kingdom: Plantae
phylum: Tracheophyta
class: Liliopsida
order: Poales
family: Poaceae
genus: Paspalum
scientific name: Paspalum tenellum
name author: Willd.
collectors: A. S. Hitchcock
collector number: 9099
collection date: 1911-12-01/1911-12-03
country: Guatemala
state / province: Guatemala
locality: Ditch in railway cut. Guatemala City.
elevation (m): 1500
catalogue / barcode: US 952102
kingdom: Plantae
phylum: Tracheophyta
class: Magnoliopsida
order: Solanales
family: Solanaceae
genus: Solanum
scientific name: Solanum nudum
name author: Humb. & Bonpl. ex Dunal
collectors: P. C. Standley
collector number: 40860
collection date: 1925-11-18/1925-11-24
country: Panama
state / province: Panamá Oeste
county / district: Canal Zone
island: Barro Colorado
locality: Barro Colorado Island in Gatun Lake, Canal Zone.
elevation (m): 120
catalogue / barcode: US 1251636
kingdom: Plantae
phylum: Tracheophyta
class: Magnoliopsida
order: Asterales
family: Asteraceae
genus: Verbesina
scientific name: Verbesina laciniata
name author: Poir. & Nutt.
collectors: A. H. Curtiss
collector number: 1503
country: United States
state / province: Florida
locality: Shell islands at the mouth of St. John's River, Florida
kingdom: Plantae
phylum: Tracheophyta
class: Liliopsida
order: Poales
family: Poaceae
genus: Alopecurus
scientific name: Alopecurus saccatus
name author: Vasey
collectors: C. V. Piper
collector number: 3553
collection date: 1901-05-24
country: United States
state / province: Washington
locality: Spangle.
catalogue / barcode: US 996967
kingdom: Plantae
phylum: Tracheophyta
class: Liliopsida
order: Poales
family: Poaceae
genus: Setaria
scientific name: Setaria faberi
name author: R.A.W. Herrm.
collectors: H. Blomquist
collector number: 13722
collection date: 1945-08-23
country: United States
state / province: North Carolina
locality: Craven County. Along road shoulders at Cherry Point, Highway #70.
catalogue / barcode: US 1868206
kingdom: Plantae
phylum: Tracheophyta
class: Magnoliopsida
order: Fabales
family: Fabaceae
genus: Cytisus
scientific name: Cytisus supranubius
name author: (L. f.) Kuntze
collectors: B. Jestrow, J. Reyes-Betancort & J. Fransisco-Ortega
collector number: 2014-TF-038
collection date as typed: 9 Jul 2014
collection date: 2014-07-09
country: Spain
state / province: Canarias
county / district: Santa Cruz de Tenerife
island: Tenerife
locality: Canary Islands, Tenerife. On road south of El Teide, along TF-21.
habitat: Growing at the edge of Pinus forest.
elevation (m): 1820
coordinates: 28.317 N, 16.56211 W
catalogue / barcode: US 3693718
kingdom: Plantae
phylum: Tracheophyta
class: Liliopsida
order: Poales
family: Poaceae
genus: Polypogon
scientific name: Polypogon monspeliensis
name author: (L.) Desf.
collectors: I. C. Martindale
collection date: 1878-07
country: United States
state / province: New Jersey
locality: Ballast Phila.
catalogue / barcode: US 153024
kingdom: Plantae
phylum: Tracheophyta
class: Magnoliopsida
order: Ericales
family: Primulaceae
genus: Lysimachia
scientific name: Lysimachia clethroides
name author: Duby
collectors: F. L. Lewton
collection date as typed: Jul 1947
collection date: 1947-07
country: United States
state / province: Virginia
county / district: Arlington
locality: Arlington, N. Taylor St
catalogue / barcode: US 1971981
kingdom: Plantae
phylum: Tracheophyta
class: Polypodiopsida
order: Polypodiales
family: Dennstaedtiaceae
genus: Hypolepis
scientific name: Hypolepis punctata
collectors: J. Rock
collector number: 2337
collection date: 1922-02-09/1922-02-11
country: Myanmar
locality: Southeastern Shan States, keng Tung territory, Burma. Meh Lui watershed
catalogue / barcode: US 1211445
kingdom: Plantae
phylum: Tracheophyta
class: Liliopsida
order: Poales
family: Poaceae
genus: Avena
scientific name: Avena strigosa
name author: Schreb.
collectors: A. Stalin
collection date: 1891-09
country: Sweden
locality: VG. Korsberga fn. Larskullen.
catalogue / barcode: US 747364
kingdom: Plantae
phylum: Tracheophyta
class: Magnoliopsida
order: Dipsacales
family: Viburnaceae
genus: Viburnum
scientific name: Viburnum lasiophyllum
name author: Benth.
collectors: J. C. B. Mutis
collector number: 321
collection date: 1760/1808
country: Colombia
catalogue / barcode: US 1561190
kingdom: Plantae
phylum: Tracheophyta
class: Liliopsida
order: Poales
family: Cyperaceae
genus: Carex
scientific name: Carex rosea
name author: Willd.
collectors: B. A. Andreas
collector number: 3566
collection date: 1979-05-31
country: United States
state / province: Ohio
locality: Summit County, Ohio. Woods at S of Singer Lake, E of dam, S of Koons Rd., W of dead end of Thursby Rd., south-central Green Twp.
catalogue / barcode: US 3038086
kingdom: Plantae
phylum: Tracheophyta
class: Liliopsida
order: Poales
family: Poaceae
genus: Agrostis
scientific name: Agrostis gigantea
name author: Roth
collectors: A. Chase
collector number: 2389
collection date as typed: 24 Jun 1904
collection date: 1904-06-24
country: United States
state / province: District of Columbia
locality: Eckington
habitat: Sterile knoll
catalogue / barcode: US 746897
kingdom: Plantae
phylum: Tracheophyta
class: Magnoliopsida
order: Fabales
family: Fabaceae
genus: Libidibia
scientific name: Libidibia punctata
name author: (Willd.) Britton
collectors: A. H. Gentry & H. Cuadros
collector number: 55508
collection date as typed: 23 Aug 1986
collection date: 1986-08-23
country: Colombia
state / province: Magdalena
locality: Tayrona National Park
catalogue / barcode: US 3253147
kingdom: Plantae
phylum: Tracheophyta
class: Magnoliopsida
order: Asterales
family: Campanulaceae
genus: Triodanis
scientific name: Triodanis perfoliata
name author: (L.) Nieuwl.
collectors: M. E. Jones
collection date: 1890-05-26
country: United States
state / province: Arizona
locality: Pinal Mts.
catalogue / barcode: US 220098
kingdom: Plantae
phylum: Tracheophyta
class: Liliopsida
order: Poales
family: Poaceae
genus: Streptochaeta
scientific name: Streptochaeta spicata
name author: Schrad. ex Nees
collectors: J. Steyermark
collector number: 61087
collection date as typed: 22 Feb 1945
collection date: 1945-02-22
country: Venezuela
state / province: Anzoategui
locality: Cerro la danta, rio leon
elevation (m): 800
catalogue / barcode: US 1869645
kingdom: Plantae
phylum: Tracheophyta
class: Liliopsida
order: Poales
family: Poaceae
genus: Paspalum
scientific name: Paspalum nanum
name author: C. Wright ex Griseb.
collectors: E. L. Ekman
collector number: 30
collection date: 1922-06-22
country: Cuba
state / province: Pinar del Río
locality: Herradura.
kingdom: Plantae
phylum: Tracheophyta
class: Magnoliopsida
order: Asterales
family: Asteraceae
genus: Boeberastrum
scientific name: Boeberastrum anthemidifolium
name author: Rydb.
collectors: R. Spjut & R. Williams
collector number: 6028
────
▸ **Instructions for the task**
Copy out the rows above from the line containing "collection date: 2014-07-09" down to the line containing "coordinates: 28.317 N, 16.56211 W", keeping both of those lines.

▸ **Full response**
collection date: 2014-07-09
country: Spain
state / province: Canarias
county / district: Santa Cruz de Tenerife
island: Tenerife
locality: Canary Islands, Tenerife. On road south of El Teide, along TF-21.
habitat: Growing at the edge of Pinus forest.
elevation (m): 1820
coordinates: 28.317 N, 16.56211 W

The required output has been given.